----- Dataset records

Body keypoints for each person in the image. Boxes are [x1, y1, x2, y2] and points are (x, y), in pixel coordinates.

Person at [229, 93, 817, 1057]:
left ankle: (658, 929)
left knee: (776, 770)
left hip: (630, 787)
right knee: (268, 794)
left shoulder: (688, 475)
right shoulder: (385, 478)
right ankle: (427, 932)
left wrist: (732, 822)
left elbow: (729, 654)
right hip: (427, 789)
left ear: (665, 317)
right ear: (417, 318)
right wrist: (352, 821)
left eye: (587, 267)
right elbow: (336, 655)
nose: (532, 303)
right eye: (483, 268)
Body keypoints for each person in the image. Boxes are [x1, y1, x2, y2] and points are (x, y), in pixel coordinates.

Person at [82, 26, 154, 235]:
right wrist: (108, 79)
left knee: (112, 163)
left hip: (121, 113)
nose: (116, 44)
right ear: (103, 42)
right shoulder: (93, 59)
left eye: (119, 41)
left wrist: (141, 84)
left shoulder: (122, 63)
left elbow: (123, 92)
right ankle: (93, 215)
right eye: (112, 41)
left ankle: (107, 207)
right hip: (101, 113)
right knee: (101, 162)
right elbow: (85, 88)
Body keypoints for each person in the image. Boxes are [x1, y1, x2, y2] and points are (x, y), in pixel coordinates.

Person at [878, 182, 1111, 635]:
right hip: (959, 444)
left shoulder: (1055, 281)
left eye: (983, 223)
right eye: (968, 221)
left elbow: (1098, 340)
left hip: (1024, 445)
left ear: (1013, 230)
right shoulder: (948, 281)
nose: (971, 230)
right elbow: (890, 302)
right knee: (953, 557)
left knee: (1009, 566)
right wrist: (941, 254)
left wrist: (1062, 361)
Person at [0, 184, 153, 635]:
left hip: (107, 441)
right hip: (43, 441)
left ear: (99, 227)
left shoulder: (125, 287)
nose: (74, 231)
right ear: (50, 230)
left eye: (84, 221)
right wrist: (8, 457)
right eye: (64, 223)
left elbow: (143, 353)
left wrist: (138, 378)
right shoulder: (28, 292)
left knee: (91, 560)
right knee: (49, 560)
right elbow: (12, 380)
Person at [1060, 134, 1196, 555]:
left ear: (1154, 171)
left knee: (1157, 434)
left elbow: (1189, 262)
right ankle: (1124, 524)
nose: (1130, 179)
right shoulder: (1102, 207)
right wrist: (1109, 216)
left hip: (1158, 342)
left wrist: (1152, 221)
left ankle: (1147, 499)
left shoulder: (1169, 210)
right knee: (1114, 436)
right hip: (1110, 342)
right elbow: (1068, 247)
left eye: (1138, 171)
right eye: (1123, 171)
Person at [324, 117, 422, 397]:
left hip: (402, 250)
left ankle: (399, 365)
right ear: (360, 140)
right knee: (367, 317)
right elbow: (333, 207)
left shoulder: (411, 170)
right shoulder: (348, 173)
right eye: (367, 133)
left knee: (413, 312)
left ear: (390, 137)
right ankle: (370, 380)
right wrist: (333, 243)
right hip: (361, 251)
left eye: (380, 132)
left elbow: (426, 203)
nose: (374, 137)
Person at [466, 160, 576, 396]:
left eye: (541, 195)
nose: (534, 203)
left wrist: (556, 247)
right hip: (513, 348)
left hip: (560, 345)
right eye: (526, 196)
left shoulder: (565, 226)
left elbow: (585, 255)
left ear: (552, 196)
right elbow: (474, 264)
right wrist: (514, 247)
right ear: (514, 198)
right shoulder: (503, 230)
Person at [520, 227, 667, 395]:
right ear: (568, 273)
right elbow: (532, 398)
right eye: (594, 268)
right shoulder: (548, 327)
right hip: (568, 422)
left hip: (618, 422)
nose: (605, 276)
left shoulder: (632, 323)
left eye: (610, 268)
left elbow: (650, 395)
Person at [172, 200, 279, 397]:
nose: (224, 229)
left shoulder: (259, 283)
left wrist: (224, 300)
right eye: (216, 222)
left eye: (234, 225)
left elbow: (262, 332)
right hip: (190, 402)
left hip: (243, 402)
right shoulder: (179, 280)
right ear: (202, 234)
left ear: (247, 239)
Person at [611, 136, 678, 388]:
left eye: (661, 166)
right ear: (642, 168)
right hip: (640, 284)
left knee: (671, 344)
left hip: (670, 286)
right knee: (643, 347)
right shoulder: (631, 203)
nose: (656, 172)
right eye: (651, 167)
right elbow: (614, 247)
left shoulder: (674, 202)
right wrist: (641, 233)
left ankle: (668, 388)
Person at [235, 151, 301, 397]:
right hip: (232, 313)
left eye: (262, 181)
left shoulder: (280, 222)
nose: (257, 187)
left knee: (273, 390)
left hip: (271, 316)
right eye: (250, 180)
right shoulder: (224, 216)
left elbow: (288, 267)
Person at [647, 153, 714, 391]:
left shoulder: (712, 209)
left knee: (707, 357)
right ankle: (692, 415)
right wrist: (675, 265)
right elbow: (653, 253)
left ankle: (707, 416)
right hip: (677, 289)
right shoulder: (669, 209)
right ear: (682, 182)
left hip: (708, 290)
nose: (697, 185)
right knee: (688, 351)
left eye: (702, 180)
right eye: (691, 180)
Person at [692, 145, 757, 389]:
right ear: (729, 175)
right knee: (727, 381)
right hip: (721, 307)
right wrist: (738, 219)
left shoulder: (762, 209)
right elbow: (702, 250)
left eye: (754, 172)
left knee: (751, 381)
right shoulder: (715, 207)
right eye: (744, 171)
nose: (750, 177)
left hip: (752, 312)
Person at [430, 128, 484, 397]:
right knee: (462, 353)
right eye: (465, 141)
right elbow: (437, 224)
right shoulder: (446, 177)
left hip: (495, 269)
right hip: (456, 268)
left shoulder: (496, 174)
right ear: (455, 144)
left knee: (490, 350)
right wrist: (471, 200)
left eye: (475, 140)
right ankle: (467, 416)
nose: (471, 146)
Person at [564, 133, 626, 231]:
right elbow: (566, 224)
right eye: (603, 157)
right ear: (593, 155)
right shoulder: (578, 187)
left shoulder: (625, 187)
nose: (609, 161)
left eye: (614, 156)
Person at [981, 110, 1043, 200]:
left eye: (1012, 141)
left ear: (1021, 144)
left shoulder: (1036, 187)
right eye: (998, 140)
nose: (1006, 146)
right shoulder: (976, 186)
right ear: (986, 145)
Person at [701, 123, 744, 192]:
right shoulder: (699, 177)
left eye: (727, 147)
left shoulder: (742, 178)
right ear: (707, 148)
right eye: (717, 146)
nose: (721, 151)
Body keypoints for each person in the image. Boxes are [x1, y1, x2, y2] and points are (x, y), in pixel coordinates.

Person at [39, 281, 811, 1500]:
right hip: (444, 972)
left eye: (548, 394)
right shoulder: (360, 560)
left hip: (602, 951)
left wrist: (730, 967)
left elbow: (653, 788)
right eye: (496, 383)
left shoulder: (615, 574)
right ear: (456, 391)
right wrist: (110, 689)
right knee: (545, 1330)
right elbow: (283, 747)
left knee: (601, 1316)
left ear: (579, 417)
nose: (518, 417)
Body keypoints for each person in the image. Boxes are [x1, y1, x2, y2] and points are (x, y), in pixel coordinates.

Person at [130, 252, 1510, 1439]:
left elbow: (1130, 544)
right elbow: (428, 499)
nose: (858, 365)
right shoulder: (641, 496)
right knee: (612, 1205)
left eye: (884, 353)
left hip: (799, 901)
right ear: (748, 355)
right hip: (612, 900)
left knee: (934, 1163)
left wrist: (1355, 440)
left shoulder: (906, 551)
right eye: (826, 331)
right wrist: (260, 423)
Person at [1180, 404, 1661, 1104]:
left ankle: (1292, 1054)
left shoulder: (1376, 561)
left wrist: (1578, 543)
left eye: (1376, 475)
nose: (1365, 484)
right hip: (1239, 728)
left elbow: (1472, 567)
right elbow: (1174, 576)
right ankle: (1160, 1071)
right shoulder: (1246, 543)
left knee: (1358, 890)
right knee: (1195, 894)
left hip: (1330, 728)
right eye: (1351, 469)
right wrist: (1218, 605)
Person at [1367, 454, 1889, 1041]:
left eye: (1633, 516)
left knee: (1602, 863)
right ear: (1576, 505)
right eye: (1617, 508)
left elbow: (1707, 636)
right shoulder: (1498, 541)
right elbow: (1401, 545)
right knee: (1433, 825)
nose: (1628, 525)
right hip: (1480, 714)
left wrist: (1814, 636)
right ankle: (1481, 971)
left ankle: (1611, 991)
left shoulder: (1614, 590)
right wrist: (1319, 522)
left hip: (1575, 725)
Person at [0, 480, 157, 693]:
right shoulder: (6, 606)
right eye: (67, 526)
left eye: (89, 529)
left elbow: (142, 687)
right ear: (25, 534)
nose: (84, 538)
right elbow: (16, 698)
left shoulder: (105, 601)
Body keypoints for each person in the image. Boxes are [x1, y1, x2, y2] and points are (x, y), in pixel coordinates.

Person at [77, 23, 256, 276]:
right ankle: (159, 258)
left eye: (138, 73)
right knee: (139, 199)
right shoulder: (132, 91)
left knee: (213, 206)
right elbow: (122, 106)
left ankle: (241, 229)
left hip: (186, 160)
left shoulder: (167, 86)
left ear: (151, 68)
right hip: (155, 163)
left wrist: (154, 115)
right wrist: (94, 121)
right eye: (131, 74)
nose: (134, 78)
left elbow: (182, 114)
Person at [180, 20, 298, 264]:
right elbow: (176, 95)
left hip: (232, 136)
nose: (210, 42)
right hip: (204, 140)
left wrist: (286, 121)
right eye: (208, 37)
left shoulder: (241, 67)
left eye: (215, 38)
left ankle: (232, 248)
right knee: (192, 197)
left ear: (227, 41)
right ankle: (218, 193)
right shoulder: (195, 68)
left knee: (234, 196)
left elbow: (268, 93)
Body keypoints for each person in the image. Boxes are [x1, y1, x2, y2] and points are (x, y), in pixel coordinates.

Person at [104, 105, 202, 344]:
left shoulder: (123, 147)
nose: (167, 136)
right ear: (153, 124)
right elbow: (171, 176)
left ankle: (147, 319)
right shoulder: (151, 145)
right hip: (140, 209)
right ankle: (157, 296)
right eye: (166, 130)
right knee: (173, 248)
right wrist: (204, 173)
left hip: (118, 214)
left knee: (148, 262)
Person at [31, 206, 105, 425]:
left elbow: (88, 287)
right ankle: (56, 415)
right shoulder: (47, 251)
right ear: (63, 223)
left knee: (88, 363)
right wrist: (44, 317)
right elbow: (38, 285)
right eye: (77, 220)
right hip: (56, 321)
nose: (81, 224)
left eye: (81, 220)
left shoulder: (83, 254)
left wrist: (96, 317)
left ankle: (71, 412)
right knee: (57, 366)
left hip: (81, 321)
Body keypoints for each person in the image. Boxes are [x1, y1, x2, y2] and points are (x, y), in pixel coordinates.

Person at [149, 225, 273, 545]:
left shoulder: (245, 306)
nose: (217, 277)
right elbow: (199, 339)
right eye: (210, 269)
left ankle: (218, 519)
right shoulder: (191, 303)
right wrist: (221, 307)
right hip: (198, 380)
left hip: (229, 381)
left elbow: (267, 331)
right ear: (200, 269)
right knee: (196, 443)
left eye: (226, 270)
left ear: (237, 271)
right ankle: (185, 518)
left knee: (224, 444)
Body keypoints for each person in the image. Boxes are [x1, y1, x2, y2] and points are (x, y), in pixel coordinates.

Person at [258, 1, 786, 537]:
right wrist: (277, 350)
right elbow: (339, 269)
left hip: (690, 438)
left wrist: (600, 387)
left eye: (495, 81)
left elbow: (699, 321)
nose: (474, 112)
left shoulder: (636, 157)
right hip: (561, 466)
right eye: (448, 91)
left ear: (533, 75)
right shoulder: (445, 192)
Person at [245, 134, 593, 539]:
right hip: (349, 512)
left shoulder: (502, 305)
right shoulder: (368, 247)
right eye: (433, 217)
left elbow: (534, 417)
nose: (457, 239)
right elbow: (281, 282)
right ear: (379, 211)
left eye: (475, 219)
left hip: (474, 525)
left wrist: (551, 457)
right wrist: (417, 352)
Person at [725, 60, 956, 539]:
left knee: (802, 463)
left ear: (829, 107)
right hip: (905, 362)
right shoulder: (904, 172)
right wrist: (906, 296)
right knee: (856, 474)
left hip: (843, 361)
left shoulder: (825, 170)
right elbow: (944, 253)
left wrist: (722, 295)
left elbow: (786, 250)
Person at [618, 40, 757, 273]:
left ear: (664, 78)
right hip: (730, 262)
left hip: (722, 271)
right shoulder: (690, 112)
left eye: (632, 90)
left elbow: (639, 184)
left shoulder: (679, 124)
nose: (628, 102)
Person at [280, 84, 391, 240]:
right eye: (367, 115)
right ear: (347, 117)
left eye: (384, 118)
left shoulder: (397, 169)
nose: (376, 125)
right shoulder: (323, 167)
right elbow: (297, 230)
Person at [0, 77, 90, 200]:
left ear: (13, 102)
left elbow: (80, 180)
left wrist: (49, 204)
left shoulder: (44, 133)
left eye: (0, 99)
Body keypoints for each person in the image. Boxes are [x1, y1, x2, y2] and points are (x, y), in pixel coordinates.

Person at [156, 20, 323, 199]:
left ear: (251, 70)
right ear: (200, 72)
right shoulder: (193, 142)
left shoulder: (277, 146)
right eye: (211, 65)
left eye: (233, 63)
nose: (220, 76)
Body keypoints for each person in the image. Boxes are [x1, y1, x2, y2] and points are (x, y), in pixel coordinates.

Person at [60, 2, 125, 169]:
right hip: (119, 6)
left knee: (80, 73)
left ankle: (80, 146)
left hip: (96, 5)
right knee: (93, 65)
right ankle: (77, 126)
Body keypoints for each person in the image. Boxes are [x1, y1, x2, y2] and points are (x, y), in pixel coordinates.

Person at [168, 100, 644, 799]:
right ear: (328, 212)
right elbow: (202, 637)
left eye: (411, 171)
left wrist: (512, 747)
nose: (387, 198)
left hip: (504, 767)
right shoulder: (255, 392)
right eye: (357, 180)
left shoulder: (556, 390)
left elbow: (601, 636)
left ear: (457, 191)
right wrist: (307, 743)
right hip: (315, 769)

----------

Activity: The answer is the lines above between the line holding "left hip: (1330, 728)" and the line holding "right shoulder: (1498, 541)", inclusive, each written out exactly, and no others.

Answer for this exercise:
left hip: (1330, 728)
right eye: (1351, 469)
right wrist: (1218, 605)
Person at [1367, 454, 1889, 1041]:
left eye: (1633, 516)
left knee: (1602, 863)
right ear: (1576, 505)
right eye: (1617, 508)
left elbow: (1707, 636)
right shoulder: (1498, 541)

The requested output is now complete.